Senior Level Counsel: Arm Yourself with the Right Questions, Not Just the Right Answers
One of the biggest mistakes I ever made in the business of communications happened to me when I was a young account executive at a global PR firm. My client was the CEO of a logistics company. To describe him as tough-as-nails would be an understatement.
He’d taken on investor groups, regulators, unions and competitors with a bare-knuckle approach to business. If you screwed up, he was the first to tell you, and in a way you would never forget.
There was a method to his old school madness. He managed a lot of people. In his mind, if he had to repeat himself, he wouldn’t get anything done and his companies would fail. He had a reputation for choosing not to have to repeat himself, which meant if you were the target of his wrath, you felt it.
When it was my turn
I remember when I discovered this dynamic for myself.
The CEO was in the midst of the emergency shutdown of a major operation to meet the expectations of his investors and keep the rest of the company from sinking under the weight of the failing division. Times were changing. Competition was intensifying. This division had already lost.
It all came to a head on a Friday night in the meeting rooms of a small chain hotel in a crossroads town, where the failing division was headquartered.
The company’s senior managers and consultants were all in the main conference room, waiting their turn, each expected to stand and deliver their plans for their role in the transitionary process. The CEO sat in the back of the darkened room, behind a blinding light coming from the Powerpoint projector. He peppered every presenter with questions.
First went Finance, then Accounting, then HR, then Legal, and then it was my turn, Communications.
You would think that after having watched the CEO verbally destroy everyone who presented before me, I might have learned something.
I didn’t, until I did.
Every presenter was expected to cover what his or her respective function would do to facilitate the shut-down of the division with as little impact on the larger company and its people as possible. Every presenter took the stage with a plan that tried to anticipate every one of the CEO’s questions and preemptively answer them. In other words, we all thought we were expected to have all the answers before we presented our plans.
This is hardly unusual. Anyone knows that if you have to give a presentation to any CEO, you want to be as buttoned down as possible.
So, when it was my turn, I started to lay out our communications objectives, strategies, targeted audiences, key messages, timeline, and a plan for implementation of a communications strategy. Like the others, I didn’t get too far into my presentation before the CEO started laying into me from behind the bright projector light hitting me in the face.
Question after question for which I didn’t have the answers. Most questions were ones no one could answer because none of us could predict the future, I thought.
Maybe it was the time of day (after 10 p.m. on a Friday night) and I was tired. Or maybe it was because I couldn’t actually see his face, or that to get to this meeting I had just driven through a blinding snowstorm, passing tractor-trailers stranded snow-deep in ditches.
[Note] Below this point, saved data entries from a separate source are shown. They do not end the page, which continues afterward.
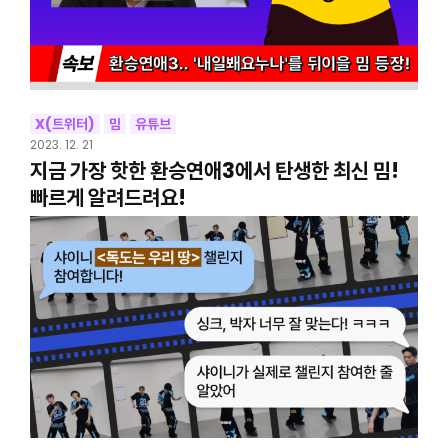
X(트위터)
밈
유튜브
2023. 12. 21
지금 가장 핫한 환승연애3에서 탄생한 최신 밈!
빠르게 알려드려요!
Whatever the case, my own patience was as tapped out as his.
So, as respectfully as possible, I mustered up the pluck to start asking him questions. I asked him what he viewed as the best possible outcome. I asked him how he thinks this project would be perceived once implemented, and what he felt was the best-case scenario or a worst-case scenario.
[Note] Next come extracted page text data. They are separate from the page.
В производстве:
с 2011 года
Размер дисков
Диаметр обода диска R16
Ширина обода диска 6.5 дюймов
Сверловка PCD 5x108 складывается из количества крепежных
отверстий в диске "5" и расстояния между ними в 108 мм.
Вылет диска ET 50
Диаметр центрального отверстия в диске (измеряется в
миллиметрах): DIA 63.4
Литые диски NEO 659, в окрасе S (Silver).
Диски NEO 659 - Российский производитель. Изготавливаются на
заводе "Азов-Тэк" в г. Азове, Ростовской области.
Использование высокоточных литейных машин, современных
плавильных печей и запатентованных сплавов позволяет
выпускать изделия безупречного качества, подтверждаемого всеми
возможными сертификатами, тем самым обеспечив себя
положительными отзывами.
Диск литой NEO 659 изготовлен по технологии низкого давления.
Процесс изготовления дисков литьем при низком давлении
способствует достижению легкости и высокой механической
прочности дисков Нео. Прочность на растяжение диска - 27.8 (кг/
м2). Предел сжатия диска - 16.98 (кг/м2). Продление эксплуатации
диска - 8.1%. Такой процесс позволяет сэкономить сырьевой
There were two company managers to my right waiting their turn to speak. The expressions on their faces told me I was taking a risk. You just don’t put this guy on the spot. This was the conventional wisdom in the company.
That’s when something totally unexpected happened. He calmed down. He answered my questions reasonably and thoughtfully, and in such a way that I wondered what had happened.
Then it hit me, he didn’t want us to have all the answers.
This was a working meeting. It should have been a collaborative environment. As important as it is to have ideas on what to do, it’s just as important to tap the power of the collective mindshare in the room, especially the CEO.
He didn’t want to have to tell us what to do. That was certain. But he didn’t want us telling him what to do. He wanted us to come into the room armed with ideas and plans, but above all, the right questions. He wanted to know that we recognized that some things couldn’t be decided until we, as a group, discussed some of the most pressing challenges and asked the right questions.
Somewhere in the course of my time in that room, we were able to hash out an actionable communications plan, one that was realistic and had the best chance for success. We couldn’t prevent the closing of a division, but we were able to communicate that this was a last-resort measure designed to save the larger company and those who depended on it.
The lesson for me going forward was and is that there are times when we can’t be expected to have all of the answers, but the most important thing we can do is to go into these critical moments armed with the right questions.